2 December, 2016
Architects and planners in Hong Kong are prevented from setting their own fees and offering discounts due to provisions in their professional associations' codes of conduct and this prevents them from competing on the basis of price, the Hong Kong Competition Commission has said.
The Commission has called on the Hong Kong Institute of Architects (HKIA) and the Hong Kong Institute of Planners (HKIP) to remove or change these provisions in their codes of conduct as they "raise competition concerns".
"The Commission considers these restrictions to be highly problematic," it said.
"To the extent that these restrictions would prevent any price competition among [architects or planners] their effects could be akin to those of price fixing implemented by cartels. Observance of such restrictions could therefore result in significant harm to competition in the relevant markets," the Commission said.
The Commission has reviewed the practices of 350 associations and identified over 20 whose practices were considered to be at high risk of contravening the competition ordinance, it said.
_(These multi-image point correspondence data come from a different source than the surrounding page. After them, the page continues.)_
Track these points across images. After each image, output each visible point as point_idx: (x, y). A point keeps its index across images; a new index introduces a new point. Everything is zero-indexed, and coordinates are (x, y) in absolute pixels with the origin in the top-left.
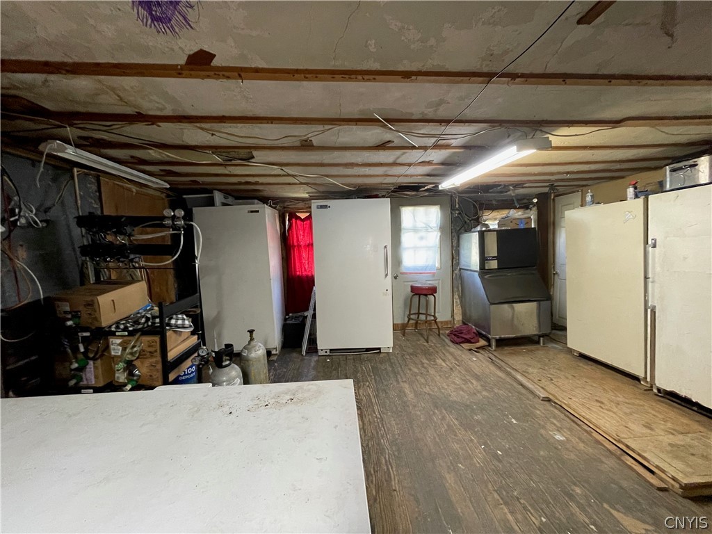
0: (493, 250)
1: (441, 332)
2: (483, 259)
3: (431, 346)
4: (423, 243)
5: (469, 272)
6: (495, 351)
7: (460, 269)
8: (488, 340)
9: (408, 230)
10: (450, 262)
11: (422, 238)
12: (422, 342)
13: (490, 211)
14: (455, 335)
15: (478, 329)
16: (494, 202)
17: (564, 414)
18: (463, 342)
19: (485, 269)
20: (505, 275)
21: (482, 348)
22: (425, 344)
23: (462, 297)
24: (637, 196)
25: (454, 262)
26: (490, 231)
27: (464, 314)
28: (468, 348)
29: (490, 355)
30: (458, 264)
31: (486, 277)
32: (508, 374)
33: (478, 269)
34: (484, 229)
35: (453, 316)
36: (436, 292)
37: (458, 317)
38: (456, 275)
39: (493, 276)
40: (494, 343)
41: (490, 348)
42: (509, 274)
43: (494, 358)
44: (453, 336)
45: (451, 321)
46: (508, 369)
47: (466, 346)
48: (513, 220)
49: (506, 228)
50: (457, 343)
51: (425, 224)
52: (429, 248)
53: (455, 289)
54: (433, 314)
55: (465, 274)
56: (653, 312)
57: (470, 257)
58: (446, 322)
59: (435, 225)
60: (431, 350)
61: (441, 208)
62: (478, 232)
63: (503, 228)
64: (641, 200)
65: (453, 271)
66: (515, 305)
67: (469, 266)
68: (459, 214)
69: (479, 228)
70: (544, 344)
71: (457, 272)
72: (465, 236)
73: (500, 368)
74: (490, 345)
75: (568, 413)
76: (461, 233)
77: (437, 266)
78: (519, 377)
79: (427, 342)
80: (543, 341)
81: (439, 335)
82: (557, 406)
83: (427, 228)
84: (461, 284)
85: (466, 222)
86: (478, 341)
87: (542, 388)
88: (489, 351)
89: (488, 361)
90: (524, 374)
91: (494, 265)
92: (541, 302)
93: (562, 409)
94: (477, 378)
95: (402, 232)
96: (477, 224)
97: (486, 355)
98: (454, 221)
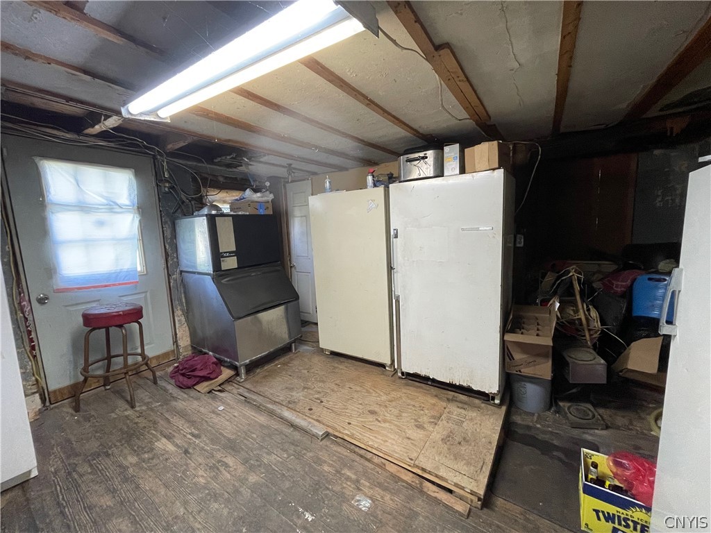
0: (228, 242)
1: (158, 374)
2: (217, 256)
3: (141, 415)
4: (104, 233)
5: (197, 276)
6: (246, 380)
7: (181, 272)
8: (235, 368)
9: (66, 207)
10: (163, 261)
11: (101, 224)
12: (123, 410)
13: (217, 191)
14: (183, 375)
15: (217, 356)
16: (221, 179)
17: (349, 449)
18: (198, 383)
19: (221, 270)
20: (250, 276)
21: (228, 381)
22: (129, 412)
23: (188, 313)
24: (375, 186)
25: (170, 262)
26: (223, 215)
27: (193, 334)
28: (207, 389)
29: (241, 390)
30: (177, 264)
31: (223, 281)
32: (271, 413)
33: (210, 269)
34: (214, 212)
35: (175, 342)
36: (141, 317)
37: (185, 341)
38: (175, 280)
39: (232, 280)
40: (243, 371)
41: (238, 378)
42: (254, 273)
43: (247, 394)
44: (181, 378)
45: (174, 351)
46: (269, 406)
47: (203, 387)
48: (252, 203)
49: (243, 213)
50: (189, 388)
51: (106, 198)
52: (118, 241)
53: (176, 303)
54: (139, 351)
55: (190, 278)
56: (398, 301)
57: (194, 254)
58: (166, 355)
59: (127, 202)
60: (142, 422)
61: (137, 174)
62: (206, 215)
63: (240, 213)
64: (381, 189)
65: (169, 275)
66: (260, 315)
67: (195, 267)
68: (170, 188)
69: (205, 211)
70: (296, 349)
71: (176, 276)
72: (184, 223)
73: (258, 408)
74: (237, 374)
75: (353, 447)
76: (178, 218)
77: (139, 269)
78: (287, 414)
79: (133, 407)
80: (295, 347)
81: (155, 382)
82: (338, 440)
83: (112, 207)
84: (185, 293)
85: (183, 202)
86: (220, 373)
87: (318, 421)
88: (239, 383)
89: (240, 401)
90: (291, 405)
91: (231, 263)
92: (289, 304)
93: (345, 443)
94: (232, 446)
95: (49, 208)
96: (200, 206)
97: (235, 391)
98: (163, 198)
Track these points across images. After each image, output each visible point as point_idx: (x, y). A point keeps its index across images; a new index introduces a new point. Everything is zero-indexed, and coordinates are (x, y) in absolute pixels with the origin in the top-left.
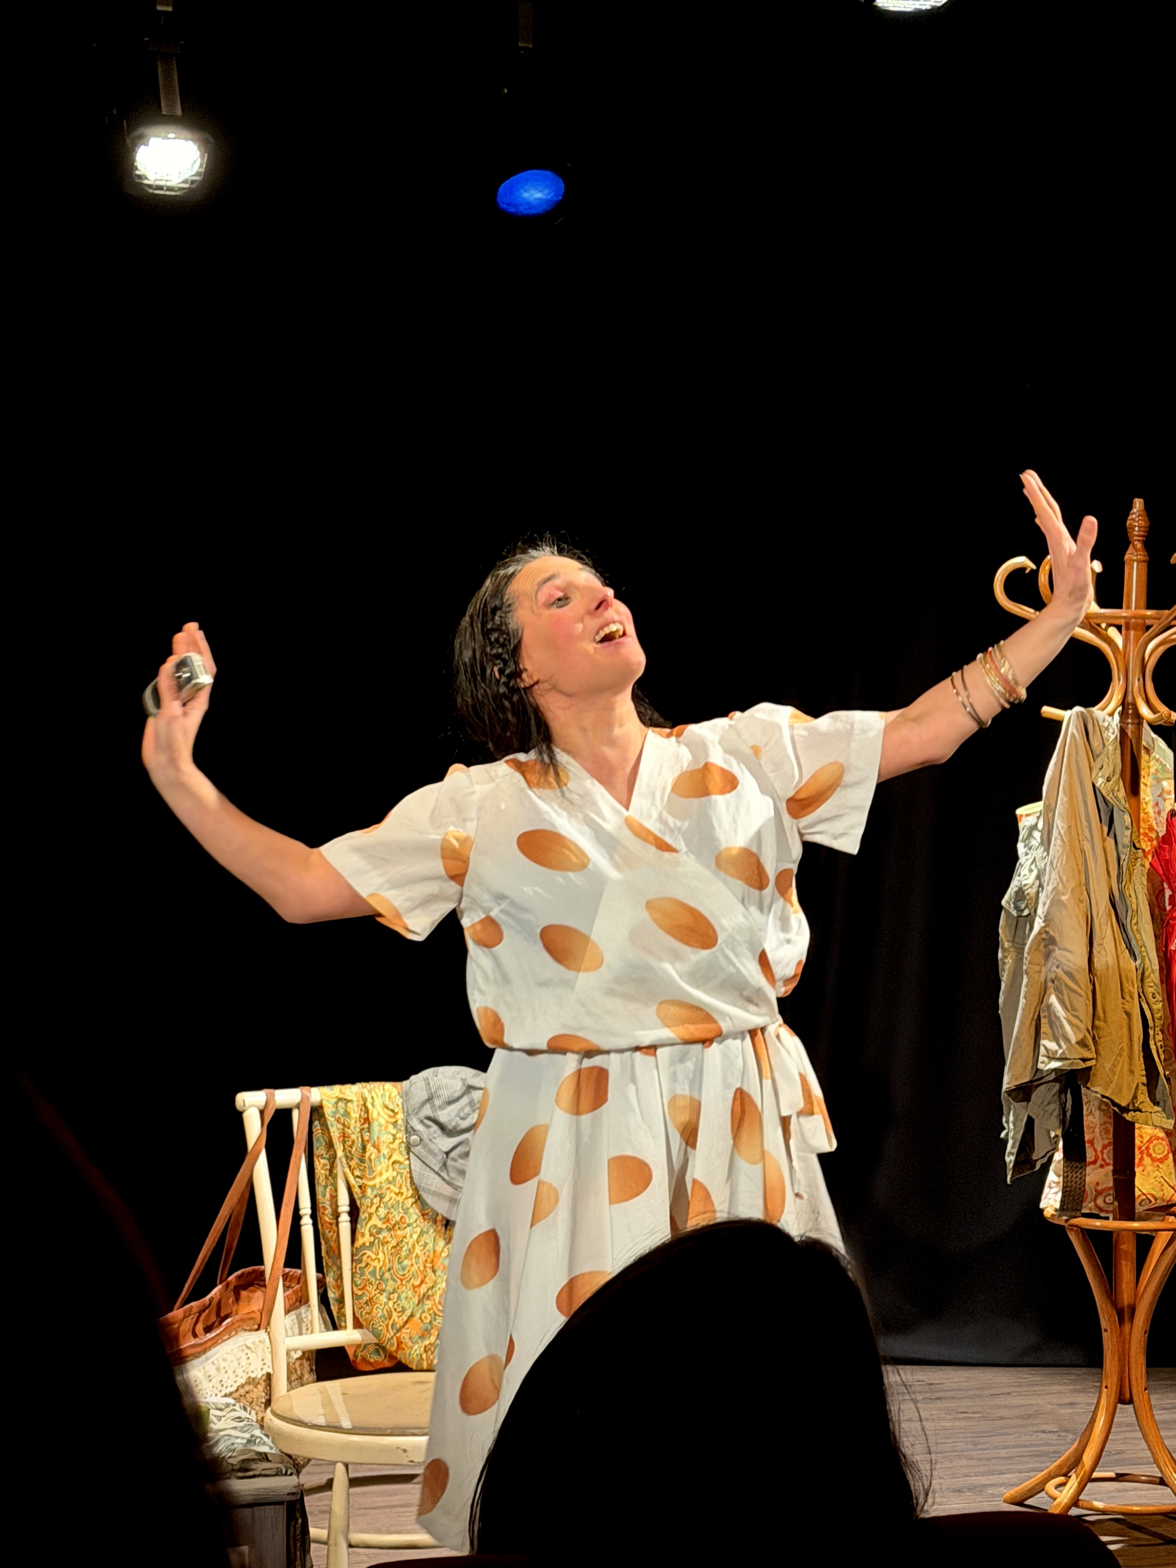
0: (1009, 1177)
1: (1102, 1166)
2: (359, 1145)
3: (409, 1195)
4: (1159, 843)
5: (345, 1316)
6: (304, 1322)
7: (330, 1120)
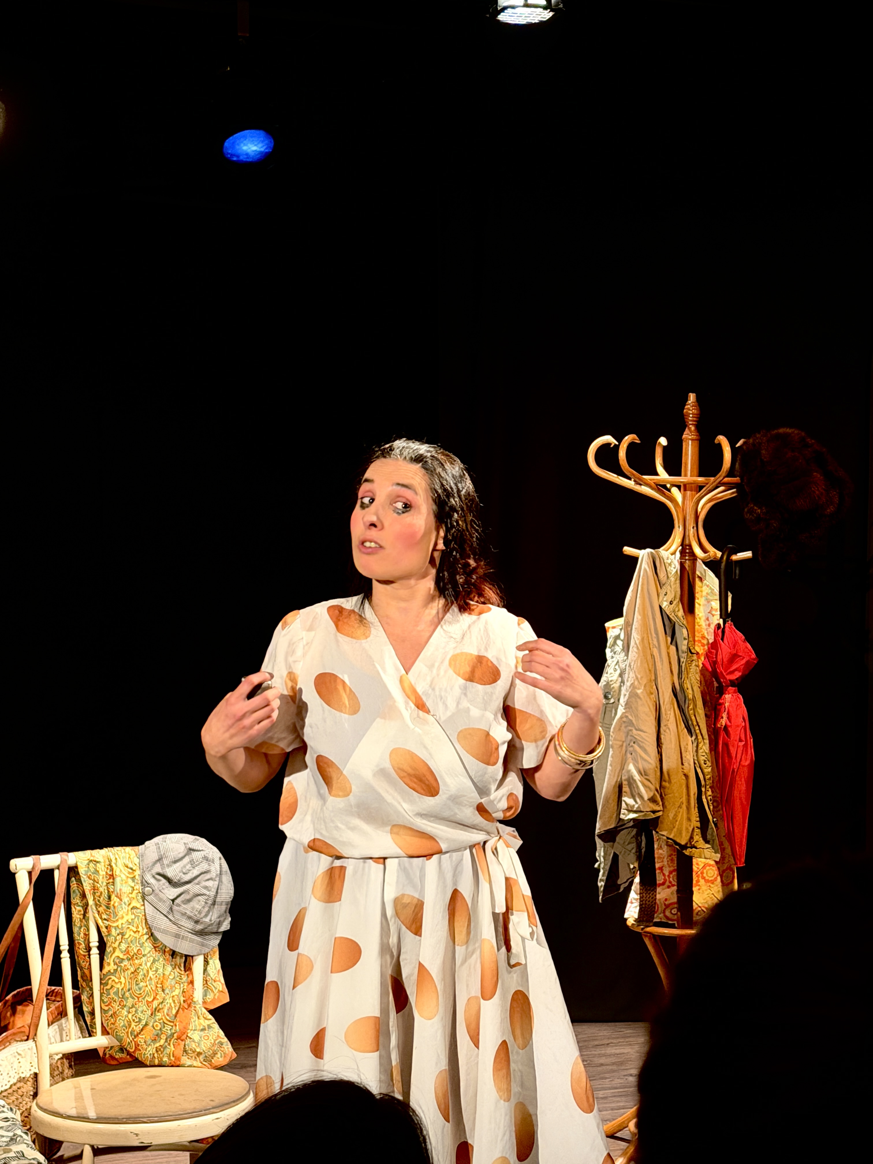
0: (600, 897)
1: (669, 887)
2: (106, 896)
3: (145, 932)
4: (709, 648)
5: (95, 1024)
6: (64, 1030)
7: (84, 877)
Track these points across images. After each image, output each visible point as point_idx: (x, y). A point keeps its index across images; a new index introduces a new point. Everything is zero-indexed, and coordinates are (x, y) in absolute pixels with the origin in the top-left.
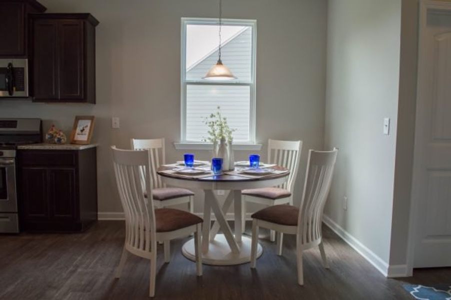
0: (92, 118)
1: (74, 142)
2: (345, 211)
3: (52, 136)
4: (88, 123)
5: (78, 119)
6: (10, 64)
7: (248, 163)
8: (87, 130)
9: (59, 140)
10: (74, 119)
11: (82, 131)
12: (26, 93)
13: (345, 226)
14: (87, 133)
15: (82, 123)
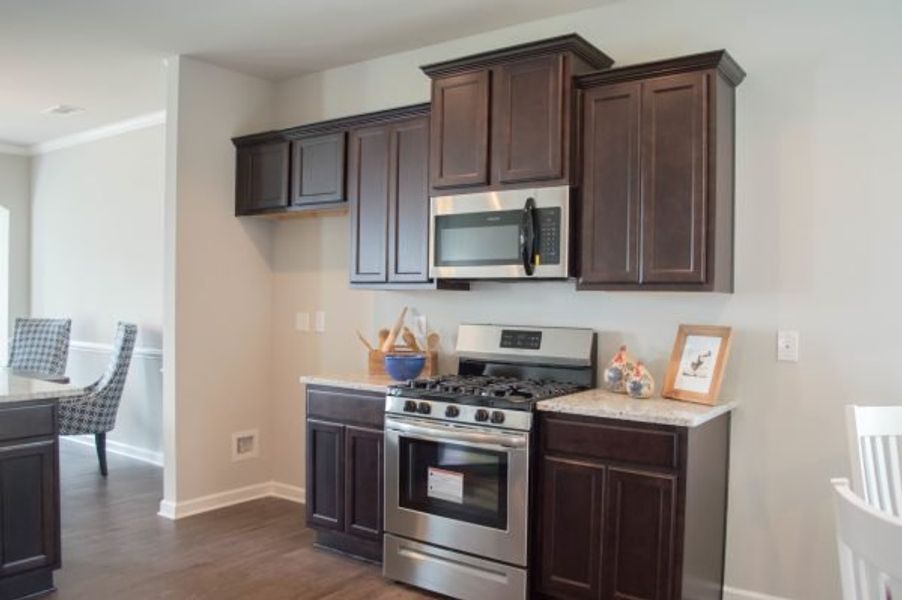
0: (724, 333)
1: (672, 396)
3: (619, 376)
4: (713, 344)
5: (684, 332)
6: (530, 202)
8: (709, 365)
9: (637, 387)
11: (697, 365)
12: (563, 269)
14: (710, 373)
15: (696, 346)
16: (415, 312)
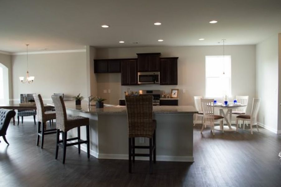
0: (178, 90)
1: (172, 98)
2: (264, 119)
3: (165, 96)
4: (177, 91)
5: (172, 90)
6: (154, 74)
7: (233, 103)
8: (176, 94)
9: (168, 97)
10: (171, 90)
11: (175, 94)
12: (159, 82)
13: (264, 123)
14: (176, 95)
15: (174, 92)
16: (129, 89)
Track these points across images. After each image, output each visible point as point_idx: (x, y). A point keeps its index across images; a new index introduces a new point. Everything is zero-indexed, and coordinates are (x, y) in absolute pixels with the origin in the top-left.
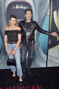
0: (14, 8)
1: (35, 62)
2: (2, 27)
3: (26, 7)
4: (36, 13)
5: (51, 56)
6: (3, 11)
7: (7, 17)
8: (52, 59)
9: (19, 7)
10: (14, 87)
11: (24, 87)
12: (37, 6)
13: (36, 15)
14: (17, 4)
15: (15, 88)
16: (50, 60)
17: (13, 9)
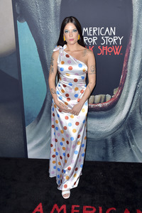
1: (133, 146)
6: (52, 5)
10: (73, 207)
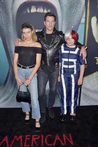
0: (29, 12)
2: (9, 41)
3: (47, 10)
4: (64, 20)
5: (86, 88)
7: (16, 25)
8: (89, 93)
9: (37, 9)
11: (42, 137)
12: (65, 9)
13: (64, 22)
14: (33, 5)
15: (28, 137)
16: (85, 95)
17: (27, 13)
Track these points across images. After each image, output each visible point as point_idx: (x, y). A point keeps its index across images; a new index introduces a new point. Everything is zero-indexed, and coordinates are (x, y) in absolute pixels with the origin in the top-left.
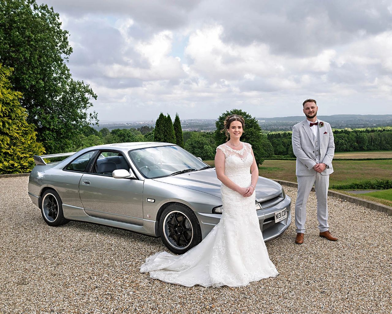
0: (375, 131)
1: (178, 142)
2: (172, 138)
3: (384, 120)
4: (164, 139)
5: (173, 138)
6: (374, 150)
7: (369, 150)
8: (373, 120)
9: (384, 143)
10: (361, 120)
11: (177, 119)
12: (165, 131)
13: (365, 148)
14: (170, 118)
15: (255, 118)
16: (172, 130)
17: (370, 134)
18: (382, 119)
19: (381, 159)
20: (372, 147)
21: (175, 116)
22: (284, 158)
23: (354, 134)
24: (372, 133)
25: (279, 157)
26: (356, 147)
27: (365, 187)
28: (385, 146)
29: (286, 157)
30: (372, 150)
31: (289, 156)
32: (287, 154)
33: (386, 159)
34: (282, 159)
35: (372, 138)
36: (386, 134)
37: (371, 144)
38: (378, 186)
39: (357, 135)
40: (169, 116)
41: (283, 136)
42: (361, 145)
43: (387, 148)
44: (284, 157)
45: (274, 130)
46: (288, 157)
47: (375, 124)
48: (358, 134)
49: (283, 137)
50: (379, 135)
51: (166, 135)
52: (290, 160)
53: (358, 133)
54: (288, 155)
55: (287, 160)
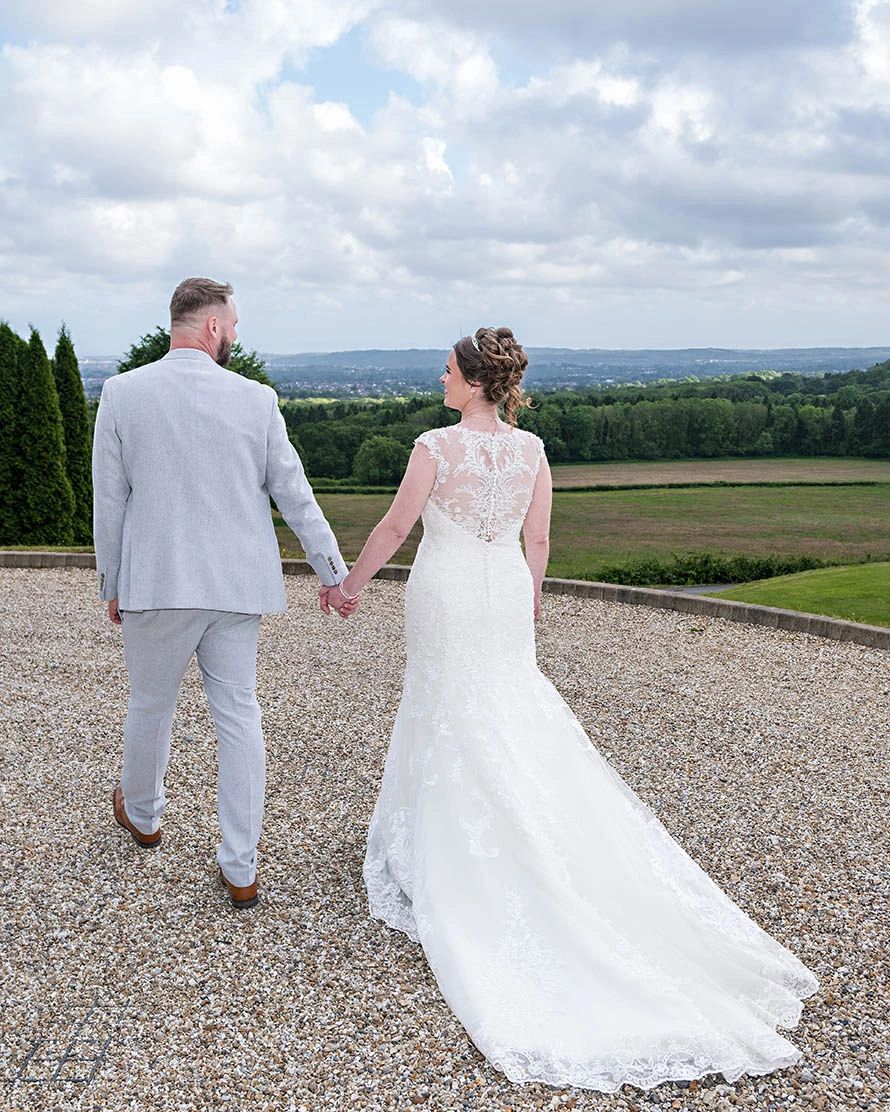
0: (614, 401)
1: (71, 436)
2: (50, 419)
3: (635, 367)
4: (19, 425)
5: (55, 421)
6: (613, 459)
7: (598, 459)
8: (604, 366)
9: (641, 437)
10: (570, 366)
11: (65, 348)
12: (20, 393)
13: (588, 454)
14: (40, 343)
15: (254, 353)
16: (49, 389)
17: (600, 408)
18: (630, 364)
19: (636, 487)
20: (607, 452)
21: (58, 337)
22: (344, 488)
23: (554, 408)
24: (607, 407)
25: (327, 484)
26: (561, 449)
27: (643, 580)
28: (644, 446)
29: (347, 484)
30: (606, 460)
31: (356, 479)
32: (350, 473)
33: (650, 487)
34: (335, 492)
35: (607, 422)
36: (647, 411)
37: (604, 439)
38: (680, 575)
39: (564, 413)
40: (35, 338)
41: (335, 413)
42: (574, 444)
43: (650, 453)
44: (342, 485)
45: (303, 395)
46: (356, 484)
47: (611, 379)
48: (567, 410)
49: (333, 420)
50: (626, 411)
51: (25, 410)
52: (364, 493)
53: (565, 406)
54: (351, 479)
55: (353, 492)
It has worked with these associations, and most have taken the necessary steps including removing price restrictions and fee scales.
"However, despite continuing contacts by the Commission, to date, the HKIA and the HKIP have yet to remove or amend the problematic provisions in their codes of conduct," it said.
If the Commission does not receive a clear indication that "genuine action is underway to rectify the situation" by the end of January it will refer the two bodies to the Competition Policy Advisory Group, it said.
The HKIA and HKIP themselves are 'exempt statutory bodies' under the competition ordinance, but members themselves are at risk of falling foul of the rules, the Commission said.
"Where the Commission has reasonable cause to suspect that any undertakings have given effect
to provisions in the codes of conduct that are anti-competitive, for example, by following the price restrictions set out in the codes of conduct, the Commission will consider appropriate enforcement action in accordance with the ordinance," it said.
Hong Kong-based competition expert Mohammed Talib of Pinsent Masons, said that companies who are members of either association should take active steps to distance themselves from the fee scales set out in the respective codes of conduct or risk prosecution. However, "members of these associations may also face disciplinary action from the associations if they fail to comply with the code of conduct" he said.
"After a year of inaction, the Commission is trying to use publicity to pressure the two institutions and warning their members of the risk they face," he said. "This is again another confirmation that the Commission is focused on the construction and infrastructure sectors, which remains their priority area of concern."